I want to crawl this website using java jsoup
library.
My code is as follow:
private String crawl() {
Document doc = null;
try {
doc = Jsoup.connect(getUrl()).headers(getRequestHeaders()).get();
} catch (Exception e) {
e.printStackTrace();
}
return doc.body().text();
}
private String getUrl() {
return "https://usa.visa.com/support/consumer/travel-support/exchange-rate-calculator.html?" +
"amount=1&" +
"fee=3&" +
"fromCurr=IDR" +
"&toCurr=USD" +
"&submitButton=Calculate+exchange+rate";
}
private Map<String, String> getRequestHeaders() {
Map<String, String> headers = new HashMap<>();
headers.put("authority", "usa.visa.com");
headers.put("cache-control", "max-age=0");
headers.put("upgrade-insecure-requests", "1");
headers.put("user-agent", "Mozilla/5.0 (X11; Linux x86_64) AppleWebKit/537.36 (KHTML, like Gecko) Chrome/74.0.3729.157 Safari/537.36");
headers.put("accept", "text/html,application/xhtml+xml,application/xml;q=0.9,image/webp,image/apng,*/*;q=0.8,application/signed-exchange;v=b3");
headers.put("accept-encoding", "gzip, deflate, br");
headers.put("accept-language", "en-US,en;q=0.9");
return headers;
}
If I try to crawl locally it works fine. But, when I deploy the code to AWS Lambda function, I got an access denied page:
<HTML><HEAD>
<TITLE>Access Denied</TITLE>
</HEAD><BODY>
<H1>Access Denied</H1>
You don't have permission to access "http://usa.visa.com/support/consumer/travel-support/exchange-rate-calculator.html?" on this server.<P>
Reference #18.de174b17.1561156615.19dc81c4
</BODY>
</HTML>
When I tried to use curl
locally with the following command, it gives me the same error.

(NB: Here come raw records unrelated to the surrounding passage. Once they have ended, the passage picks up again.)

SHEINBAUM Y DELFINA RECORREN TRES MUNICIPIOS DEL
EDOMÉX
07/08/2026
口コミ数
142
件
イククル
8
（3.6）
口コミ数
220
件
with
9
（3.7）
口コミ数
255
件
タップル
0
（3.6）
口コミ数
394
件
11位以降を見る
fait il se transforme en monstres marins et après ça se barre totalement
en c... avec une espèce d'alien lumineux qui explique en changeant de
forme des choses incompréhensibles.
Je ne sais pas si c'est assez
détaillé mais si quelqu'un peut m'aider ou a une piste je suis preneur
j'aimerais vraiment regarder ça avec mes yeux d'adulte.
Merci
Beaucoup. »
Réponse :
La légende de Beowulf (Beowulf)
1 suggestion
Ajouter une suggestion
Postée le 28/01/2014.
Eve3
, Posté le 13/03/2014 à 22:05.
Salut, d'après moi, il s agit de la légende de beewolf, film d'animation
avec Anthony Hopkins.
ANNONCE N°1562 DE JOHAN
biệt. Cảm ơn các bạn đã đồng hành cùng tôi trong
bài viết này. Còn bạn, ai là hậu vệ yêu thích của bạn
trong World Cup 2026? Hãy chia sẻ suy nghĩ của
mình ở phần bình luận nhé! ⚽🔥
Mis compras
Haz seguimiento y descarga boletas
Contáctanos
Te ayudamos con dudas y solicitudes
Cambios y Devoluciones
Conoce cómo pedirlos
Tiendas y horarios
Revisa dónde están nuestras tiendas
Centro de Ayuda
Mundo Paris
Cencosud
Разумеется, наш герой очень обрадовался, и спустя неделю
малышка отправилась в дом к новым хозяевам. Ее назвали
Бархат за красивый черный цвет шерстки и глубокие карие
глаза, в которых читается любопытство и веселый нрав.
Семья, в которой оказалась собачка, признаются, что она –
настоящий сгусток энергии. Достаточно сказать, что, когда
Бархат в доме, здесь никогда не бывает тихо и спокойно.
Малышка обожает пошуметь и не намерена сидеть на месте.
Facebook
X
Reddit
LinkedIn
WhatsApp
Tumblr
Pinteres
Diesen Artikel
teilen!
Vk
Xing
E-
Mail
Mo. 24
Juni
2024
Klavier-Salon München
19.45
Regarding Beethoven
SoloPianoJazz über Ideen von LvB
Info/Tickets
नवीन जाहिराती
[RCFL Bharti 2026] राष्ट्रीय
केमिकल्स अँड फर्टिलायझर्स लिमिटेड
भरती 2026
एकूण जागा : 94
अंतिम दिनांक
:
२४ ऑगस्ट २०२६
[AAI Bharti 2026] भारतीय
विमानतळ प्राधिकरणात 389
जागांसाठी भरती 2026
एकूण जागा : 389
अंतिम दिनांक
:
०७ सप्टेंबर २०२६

curl 'https://usa.visa.com/support/consumer/travel-support/exchange-rate-calculator.html?amount=1&fee=3&fromCurr=IDR&toCurr=USD&submitButton=Calculate+exchange+rate' -H 'authority: usa.visa.com' -H 'cache-control: max-age=0' -H 'upgrade-insecure-requests: 1' -H 'user-agent: Mozilla/5.0 (Windows NT 6.1; WOW64) AppleWebKit/535.2 (KHTML, like Gecko) Chrome/15.0.874.120 Safari/535.2' -H 'accept: text/html,application/xhtml+xml,application/xml;q=0.9,image/webp,image/apng,*/*;q=0.8,application/signed-exchange;v=b3' -H 'accept-encoding: gzip, deflate, br' -H 'accept-language: en-US,en;q=0.9' --compressed
I also have tried to use cookies according to the answer here but still doesn't solve the issue.
I'm suspecting the website have some kind of mechanism to protect it from being crawled. What can I do to bypass it?